Using the GHC API: pretty printing with qualified names

scooter.phd at gmail.com scooter.phd at gmail.com
Wed Nov 17 23:12:43 EST 2010


Claus:

scion-server mimics a GHCi command line, of sorts. scion-server is used very successfully to syntax-highlight the Eclipse editor, show a source's outline, provide type information when hovering over a name, and provide completions.

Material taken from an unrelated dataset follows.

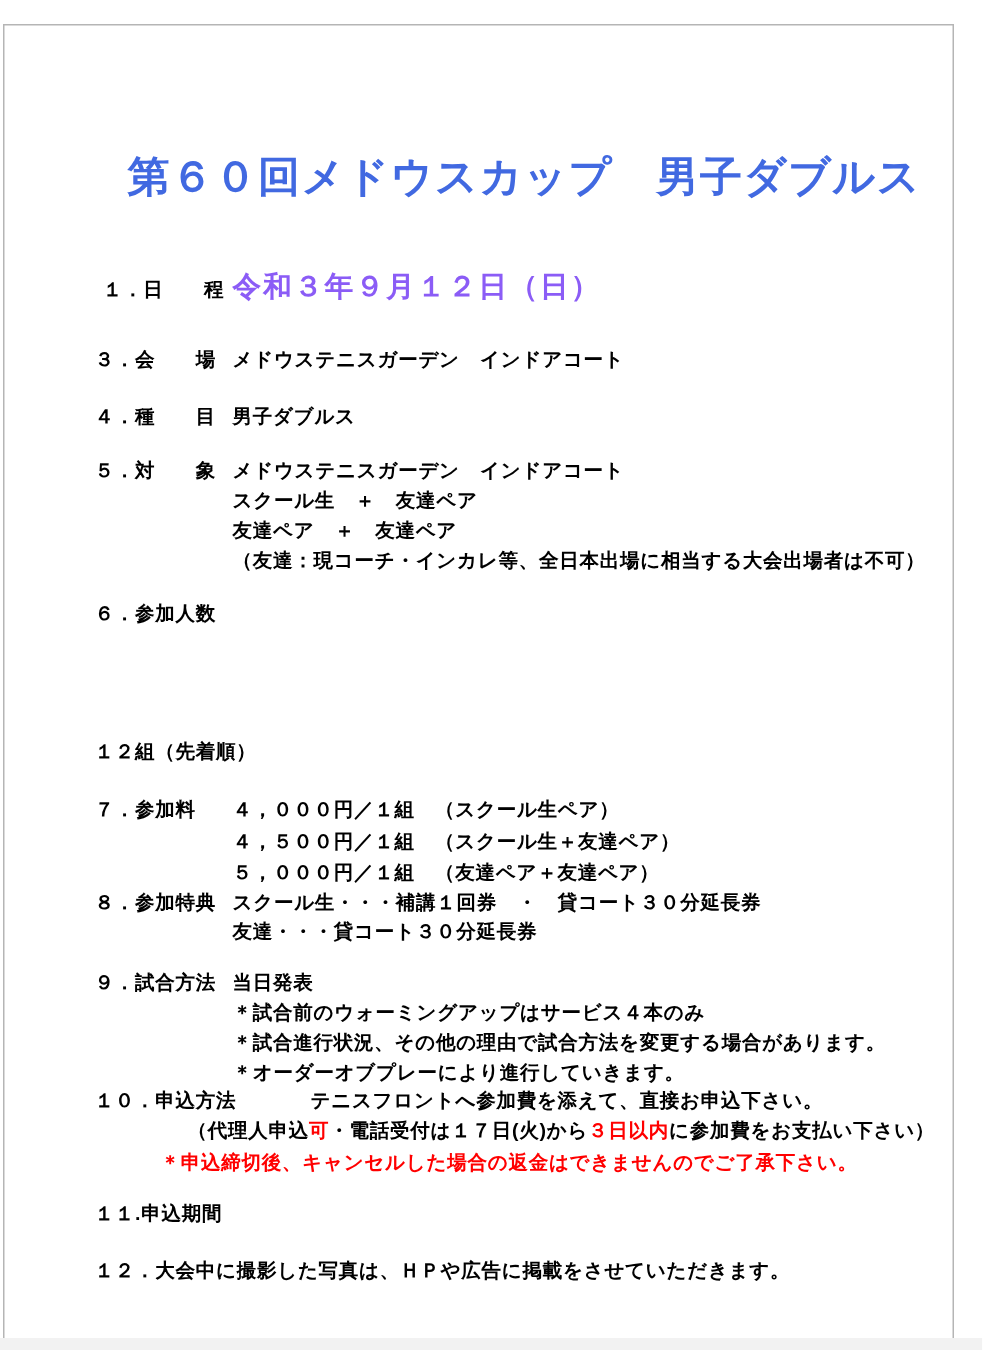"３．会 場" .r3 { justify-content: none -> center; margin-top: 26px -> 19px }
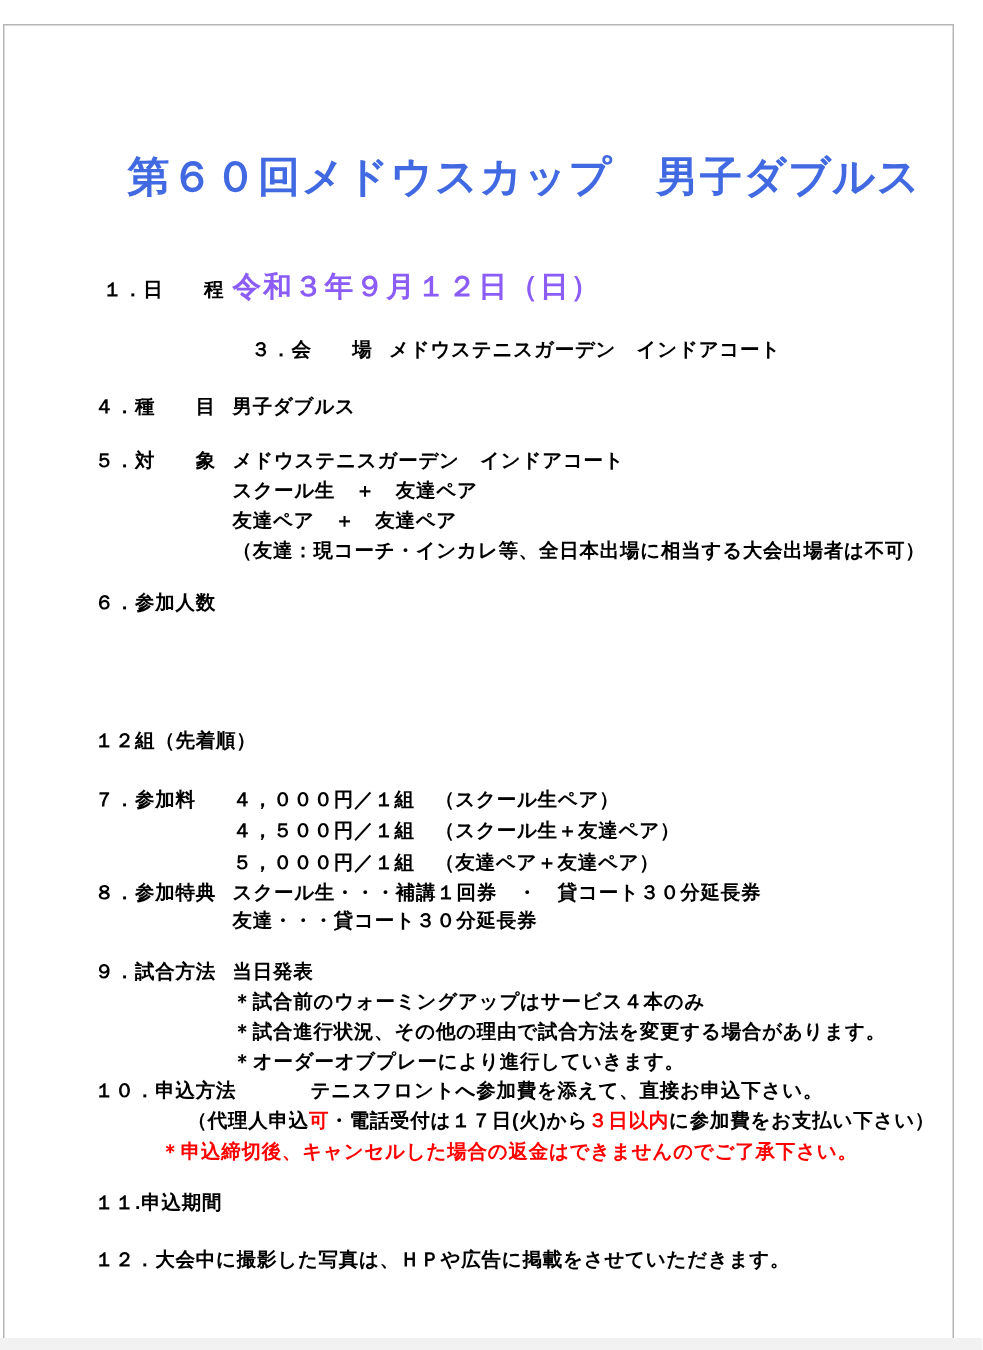"＊申込締切後、キャンセルした場合の返金はできませんのでご了承下さい。" .r10-line3 { font-family: none -> Liberation Mono, monospace; margin-left: 44px -> 57px }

That's not the problem, per se. Let's say I'm hovering over a function that's imported by Data.Map. When resolved, the symbols appear to come from Ghc.Map (if memory serves correctly), which makes finding the correct "haddock" impossible.


-scooter


Sent from my Verizon Wireless BlackBerry

-----Original Message-----
From: "Claus Reinke" <claus.reinke at talk21.com>
Sender: glasgow-haskell-users-bounces at haskell.org
Date: Wed, 17 Nov 2010 23:25:29 
To: JP Moresmau<jpmoresmau at gmail.com>; <glasgow-haskell-users at haskell.org>
Subject: Re: Using the GHC API: pretty printing with qualified names

> Hello, I'm the maintainer for EclipseFP, which involves using the scion
> library and the GHC API to provide IDE functionality. I have a little 
> issue
> that no doubt stems from me not understanding the GHC API well, and I 
> would
> be grateful for any light on the matter.

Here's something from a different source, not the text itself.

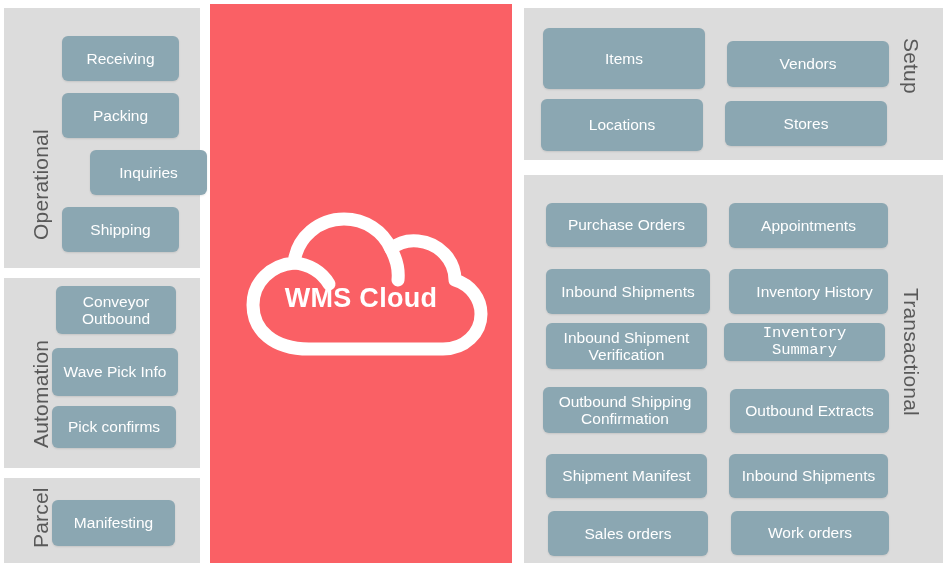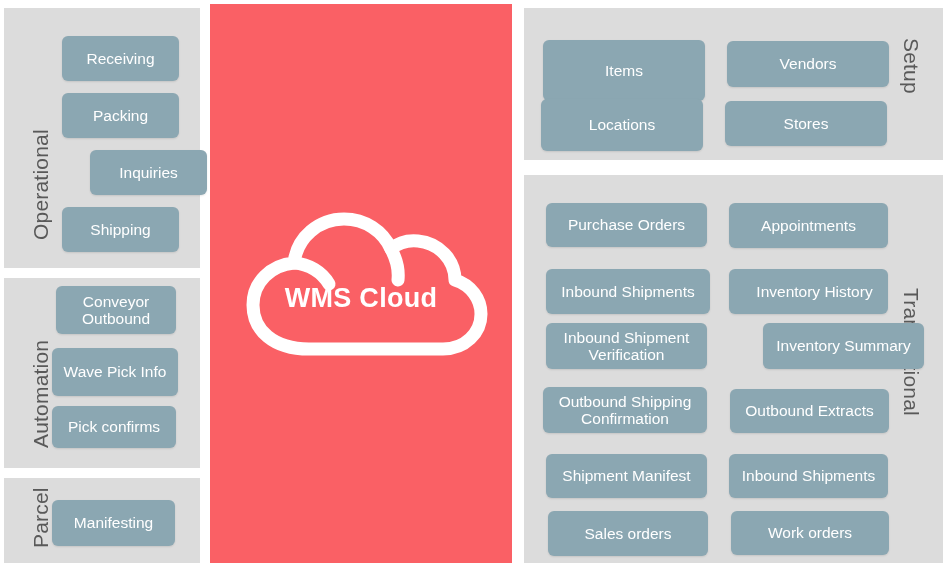"Items" div.chip { top: 40px -> 28px }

A meta-comment: the GHC API is much easier to grasp if
you have a client at hand. In the case of IDE-like tools, my
recommendation would be to look at the GHCi source -
there is a wide range of overlap between what makes
sense for GHCi and what makes sense for an IDE (think
of GHCi as a commandline IDE;-).

For your particular question: GHCi provides :info, which
does manage to get (rough) source info for plain unqualified
names, within a session context. So, starting from the source
of the :info implementation might give you some hints (the
command itself also helps you to find the GHC API source
in question).

Prelude> :set -package ghc
Prelude> :info GHC.getName
class Name.NamedThing a where
  ...
  Name.getName :: a -> Name.Name
        -- Defined in Name

Prelude> :info Monad
class Monad m where
  (>>=) :: m a -> (a -> m b) -> m b
  (>>) :: m a -> m b -> m b
  return :: a -> m a
  fail :: String -> m a
        -- Defined in GHC.Base
instance Monad Maybe -- Defined in Data.Maybe
instance Monad [] -- Defined in GHC.Base
instance Monad IO -- Defined in GHC.Base

Prelude> :info mapM
mapM :: Monad m => (a -> m b) -> [a] -> m [b]
        -- Defined in Control.Monad

Of course, those sources and GHCi commands aren't
perfect (some of the code might still pre-date the API),
and batch-processing an AST is different from an
interactive read-eval-print loop, but some of the API
was abstracted from GHCi and GHCi always needs to
build with the current API version.

Another side note: as you can see from the examples,
you may not always have any source code to point to,
in a typical GHC installation. That is why haskellmode
for Vim links to the haddocks for those ids (somewhat
oddly, the haddocks might come with HTML-ified sources,
even when the original source is not installed..).